Two years later, at the alumni reunion, Ashwin meets his old friends and Bharathi along with Ashok (Yogan), a family friend. Ashok tells Ashwin that he will soon marry Bharathi. Later that evening, Bharathi said to Ashwin that she was not aware of it. She then swears that she will definitely marry him and apologizes to him for running away that day. When she came home, her parents reveal that they have found a groom for her: Ashok. She convinces her parents about their marriage. Thereafter, Ashwin finds a government job in Coonoor. Ashwin and Bharathi then desperately try to contact each other; thus, Bharathi decides to go to his workplace. When she arrives at Coonoor, heavy rain was occurring over the hills, and it triggered landslides that swept aside everything in its path. Ashwin's office collapsed in front of Bharathi; in shock, she passed out. Many hours later, the rescue personnel found Bharathi and Ashwin. Ashwin survived, whereas Bharathi died of her wounds.

==Production==
R. Balu who directed romantic films such as Kaalamellam Kadhal Vaazhga (1997) and Unnudan (1998) launched the new face Ashwin as the hero in Anbe Un Vasam. Before coming to films, Ashwin had learnt filmy dance and stunt apart from taking up the acting course from Film Institute. Rathi Arumugam signed to play the female lead role while the producer's son was introduced as a second hero. Dhina was signed on to compose the film's soundtrack and Abdul Rahman's was chosen to handle the camera. Two songs were picturised in Mauritius and the film producer stated, "We were given full police protection from Mauritius Government and also The Film Development Corporation of Mauritius were very helpful". The filming was also held at Ooty.

==Soundtrack==
The film score and the soundtrack were composed by Dhina.
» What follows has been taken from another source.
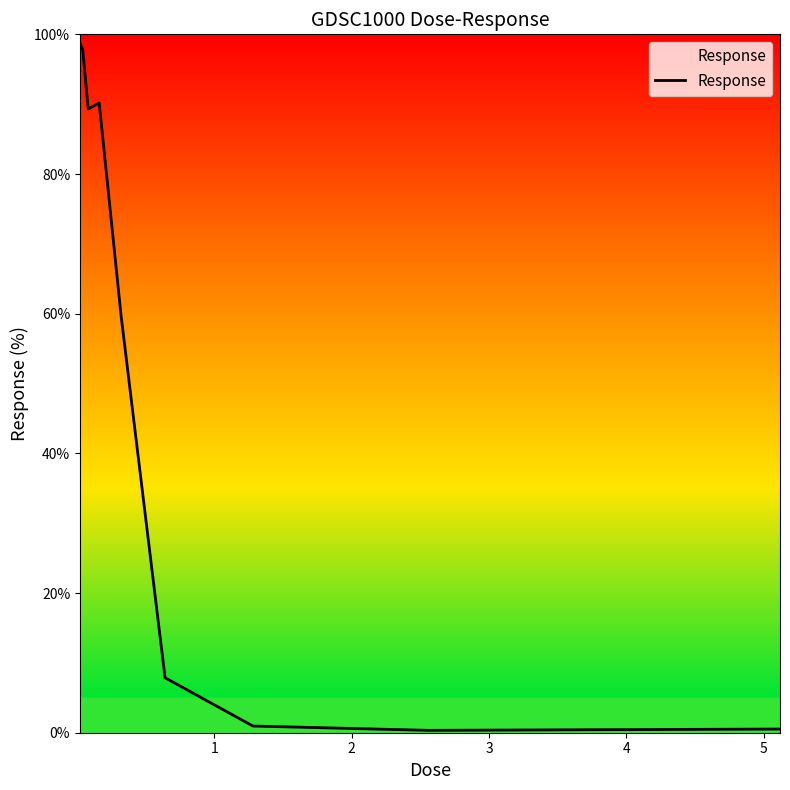

What is the maximum value shown in the chart?

98.7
| Song | Singer(s) | Lyrics | Duration |
|---|---|---|---|
| "Aasarai Vaithai" | Hariharan | Vaali | 4:27 |
| "Color Varadhu" | Manikka Vinayagam, Tippu, Srividya | Kadhal Mathi | 4:36 |
| "Ore Oru Paarvaiyaal" | Karthik, Sadhana Sargam | Pa. Vijay | 5:01 |
| "Thirumugam" | Chinmayi | Piraisoodan | 3:19 |
| "Yenga Pora" | Udit Narayan, Pop Shalini | Kanmani Subbu | 4:16 |
| "Yengaavathu" | Shankar Mahadevan, Sujatha | Kabilan | 4:54 |

==Reception==
A reviewer criticized the film's plot holes and the poor acting of Ashwin and he added that the only saving grace of the film was Rathi. Sify wrote "R.Balu who had earlier done Kaalemaellam Kadhal Vazhka, [..] his attempt has misfired with a bad script, no newness in presentation and lacklustre performance from the hero."